Instructions to follow.
Could you give back exactly the lines below from the one with "8: 1470000 -> 1550000" through the one with "速度, 20:24: 0.22 -> 0.24", without a single picture?

Records supplied.
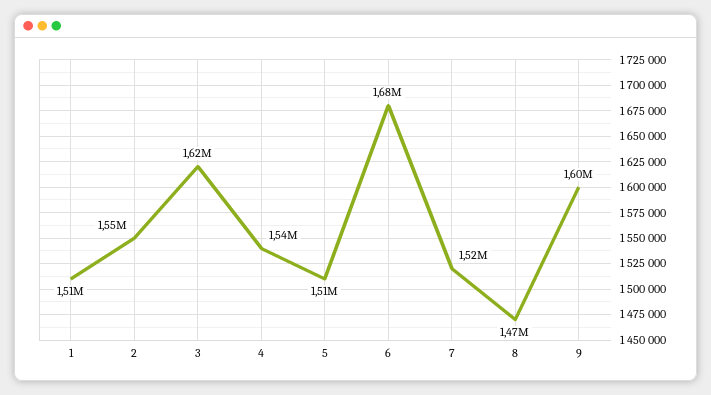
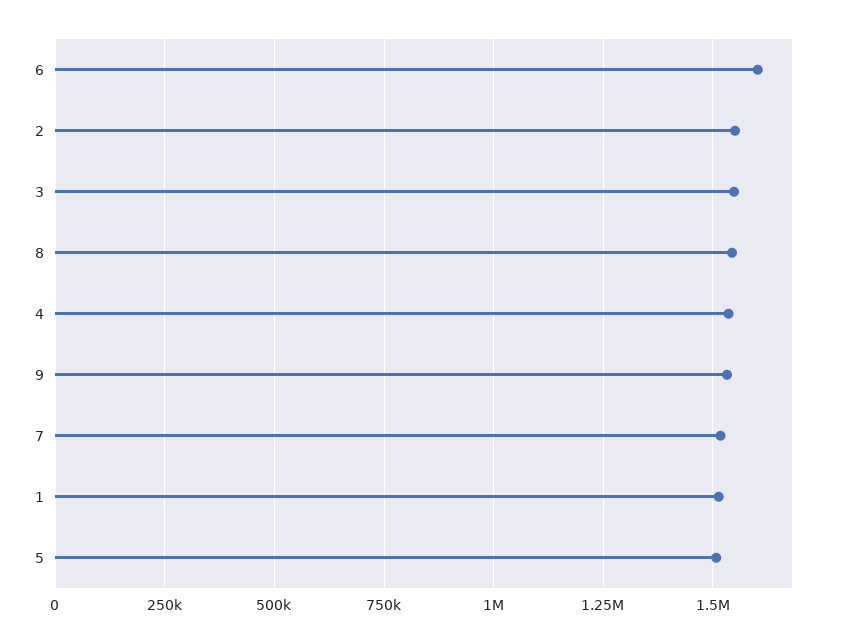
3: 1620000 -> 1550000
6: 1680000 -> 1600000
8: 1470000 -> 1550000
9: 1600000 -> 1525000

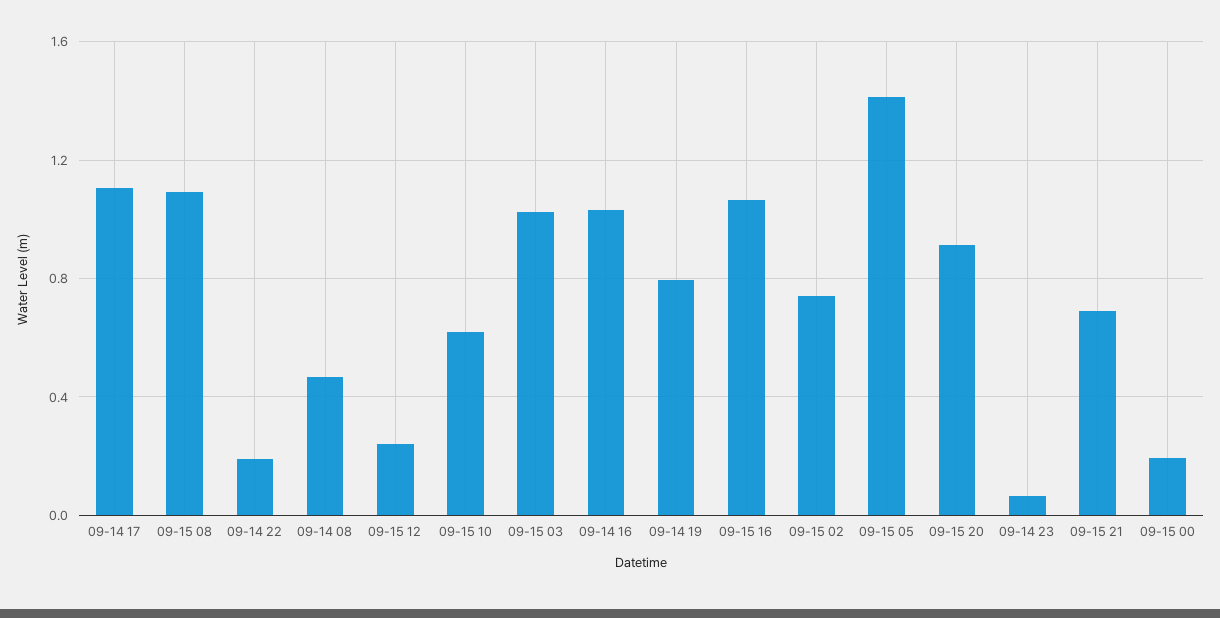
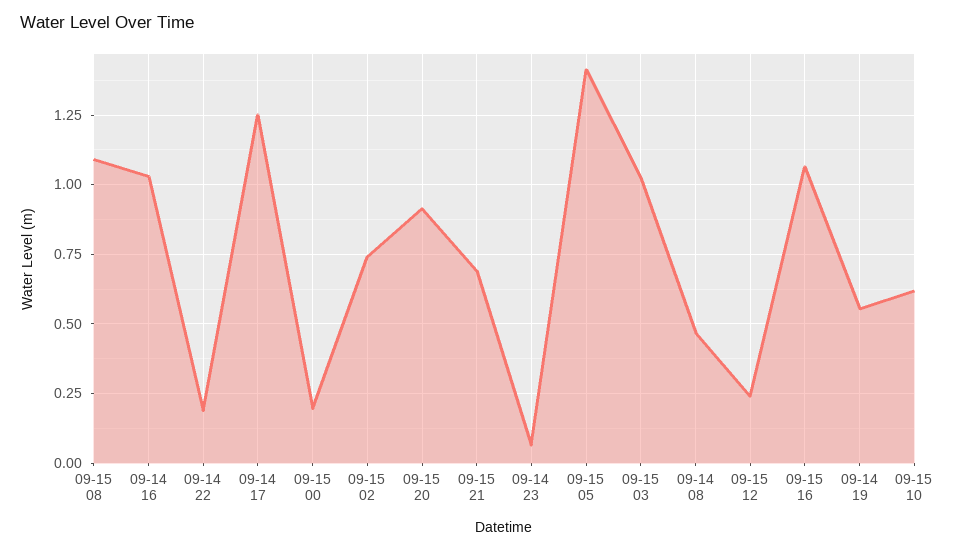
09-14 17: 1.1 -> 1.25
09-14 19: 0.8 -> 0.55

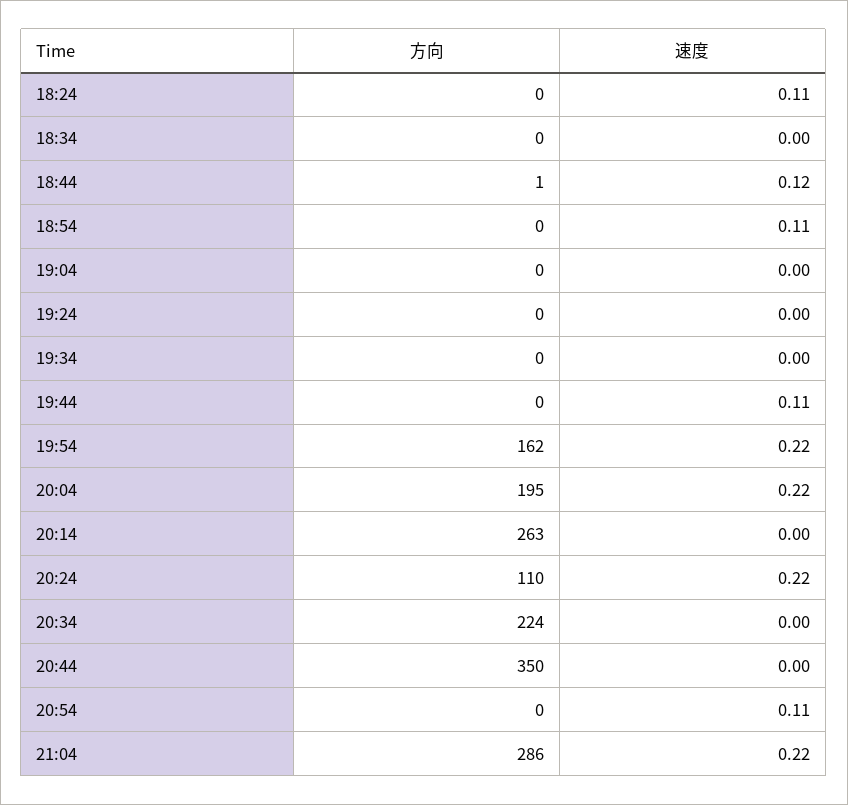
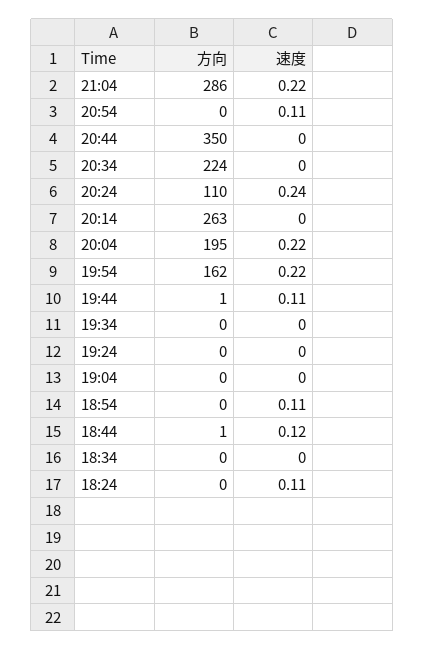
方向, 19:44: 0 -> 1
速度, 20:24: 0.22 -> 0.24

* * *

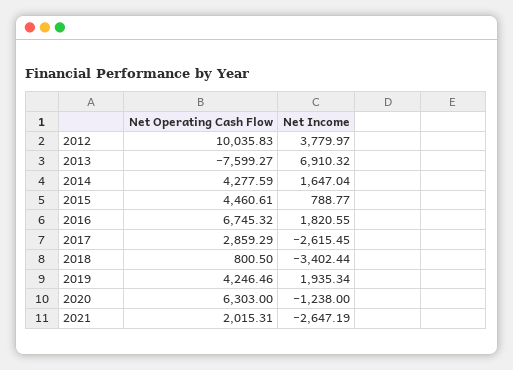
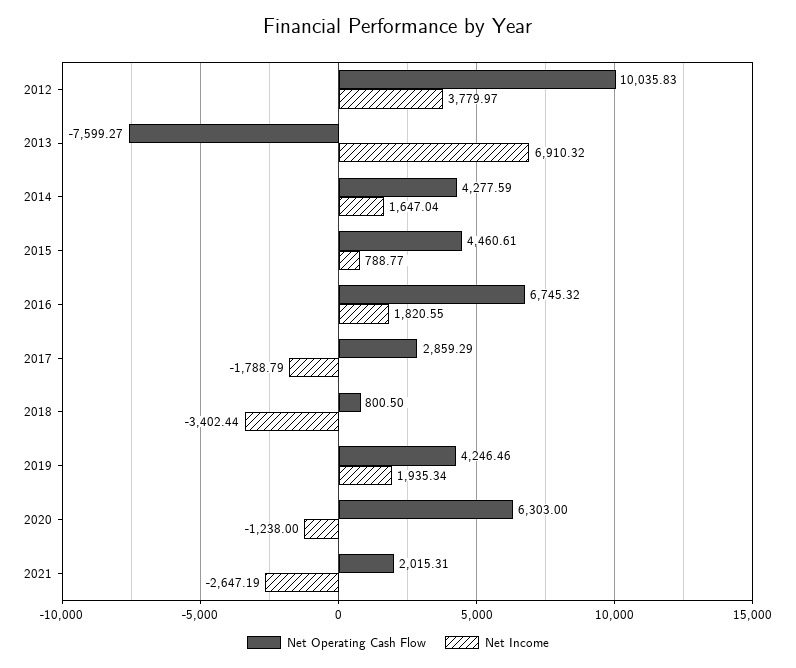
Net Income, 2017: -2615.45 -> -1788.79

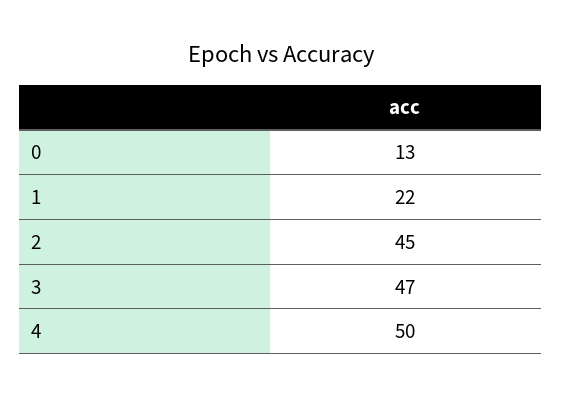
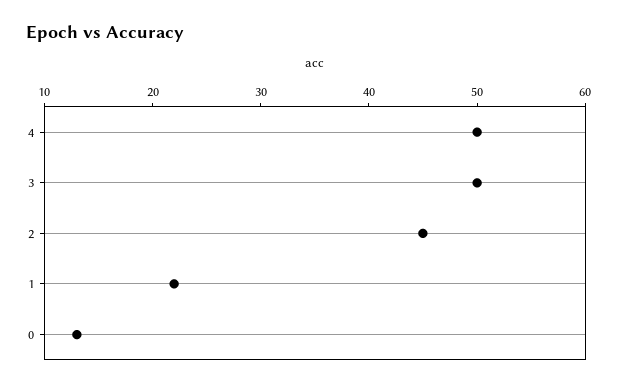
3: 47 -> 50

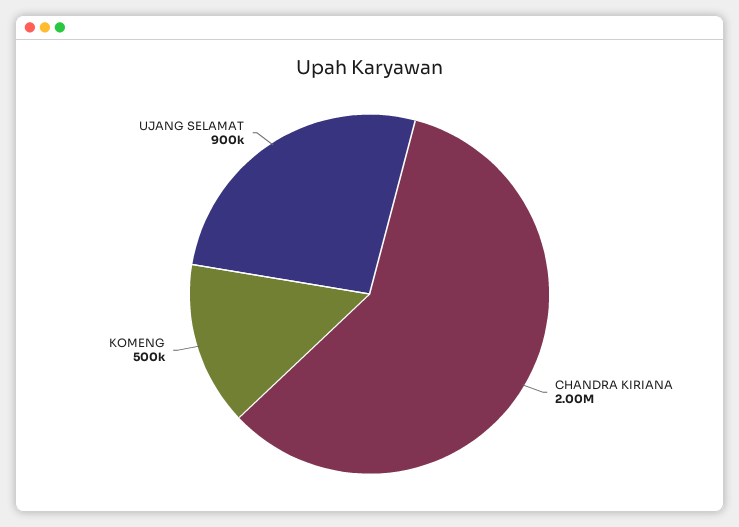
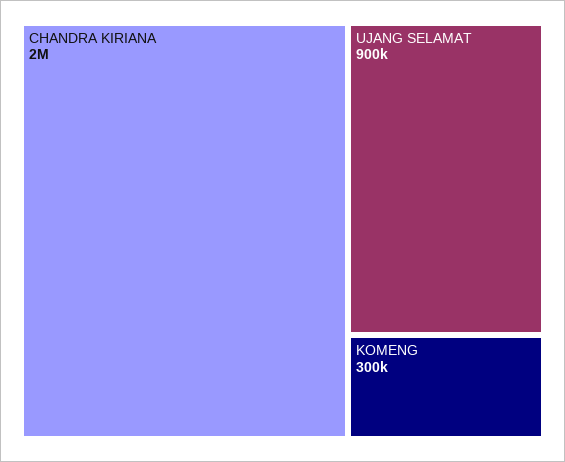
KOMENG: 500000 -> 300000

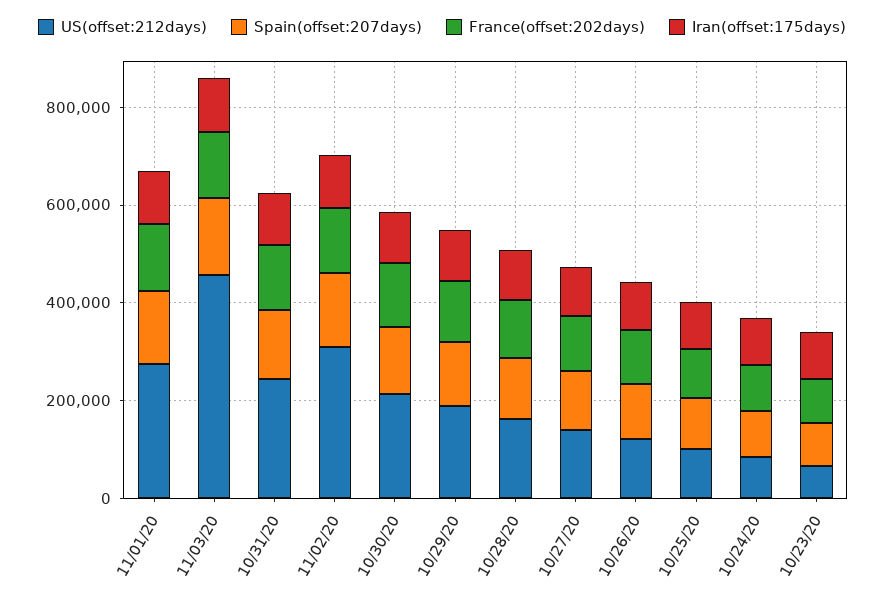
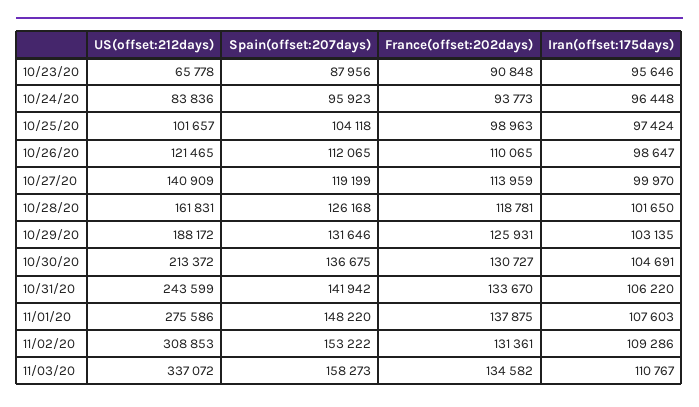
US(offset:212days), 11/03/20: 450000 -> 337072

Response to this exercise.
8: 1470000 -> 1550000
9: 1600000 -> 1525000

09-14 17: 1.1 -> 1.25
09-14 19: 0.8 -> 0.55

方向, 19:44: 0 -> 1
速度, 20:24: 0.22 -> 0.24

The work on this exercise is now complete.